Yesterday, Atiku Abubakar got a much needed reprieve from his former boss, Olusegun Obasanjo. The former Vice President got the forgiveness he had long sought from the former military leader since their public spat years ago. Both actors led the country between 1999 and 2007 – a time when the country needed to be set along the route of democracy, away from many years of military rule.
Shortly after their first term in office, Obasanjo and Atiku became estranged, with the former accusing the latter of corruption and disloyalty. Their relationship got even more strained when it was rumoured that Atiku had worked assiduously to ensure that Obasanjo’s Third Term project was dead on arrival.
The wrangling between both men cost Atiku so much goodwill and credibility as Obasanjo went about telling everyone who cared to listen of Atiku’s fabled corruption and inclination to be disloyal. Just a few months ago, precisely in August this year, Obasanjo was quoted to have told Premium Times that he cannot for any reason support the former Customs boss’ presidential bid.
“How can I be on the same side with Atiku? To do what?” he said. “If I support Atiku for anything, God will not forgive me. If I do not know, yes. But once I know, Atiku can never enjoy my support.”
What did Obasanjo “know” about Atiku? To get the background on this we need to go into a chapter in Obasanjo’s book titled ‘My Watch’. There he dedicated not a few uncomplaining paragraphs to Atiku.
“What I did not know, which came out glaringly later, was his parental background which was somewhat shadowy, his propensity to corruption, his tendency to disloyalty, his inability to say and stick to the truth all the time, a propensity for poor judgment, his belief and reliance on marabouts, his lack of transparency, his trust in money to buy his way out on all issues and his readiness to sacrifice morality, integrity, propriety truth and national interest for self and selfish interest.”
These are weighty allegations against someone he worked closely with for a minimum of 4 years. Therefore in the light of Obasanjo’s about-turn yesterday, many Nigerians would like to know what changed. Has Atiku suddenly become loyal? His he now transparent? And he is now ready to sacrifice self and selfish interest for national good?
I don’t think so. What has happened is a forced shift in Obasanjo’s Influence and Access to Government Quotient (IAQ) – a term I made up to describe the factors which determine Obasanjo’s support for any individual’s bid for power.
The former president who wholeheartedly supported President Muhammadu Buhari’s bid in 2015 – after a public spat with the then president, Goodluck Jonathan – has simply noticed the brand ascendancy of Atiku. As someone who cannot bear to see his former deputy assume power without taking the glory, Obasanjo had to change course to maintain access and influence.
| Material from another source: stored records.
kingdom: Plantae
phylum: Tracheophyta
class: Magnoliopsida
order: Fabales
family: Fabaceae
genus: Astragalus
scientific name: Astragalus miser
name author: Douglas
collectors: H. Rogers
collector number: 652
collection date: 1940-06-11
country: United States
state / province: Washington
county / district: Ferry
So you’ll ask what is his plan if Buhari won? Reading between the lines of his prepared speech in Abeokuta yesterday, it is obvious that Obasanjo’s main grouse with Buhari is not his performance (or lack of it) in office, but his inability to access and influence the president to do his bidding. We must not forget that this is the exact reason for the fallout between himself and former President Jonathan.
It is not difficult to realize that relevance is Obasanjo’s single overriding motivation, not love for country or any such intangible ideology. The Owu born chief is ready to go to any length in achieving that relevance – even if it is to seek a Third Term agenda, exit a political party he actively took part in running aground, or ‘forgiving’ and supporting an individual who supposedly has predilection to massive scale corruption.What happened yesterday says more about Obasanjo’s shifty character and waning relevance within the Nigerian socio-political enterprise, and less about his yearning for a better nation or leaving a legacy.
Considering the fact that Atiku has tried to seek peace with Obasanjo many times before, what made the difference yesterday? The answer is simple; former President Obasanjo simply did what he knows how to do best – read the mood of the nation and align himself so as to derive the best personal benefit and retain relevance. A simple background check will show a number of times when he has pretended to align with the masses just to reap from the sweat and struggle of patriots.
My immediate inclination after watching yesterday’s sham unfold was to warn Atiku not to be deceived by his former boss’ utterances and pretense, but something tells me this is unnecessary. There is hardly any living Nigerian who knows more about Obasanjo’s sinister antics than him. Yesterday was not Obasanjo forgiving Atiku, it is the former president conceding that Atiku’s political destiny is now beyond his control.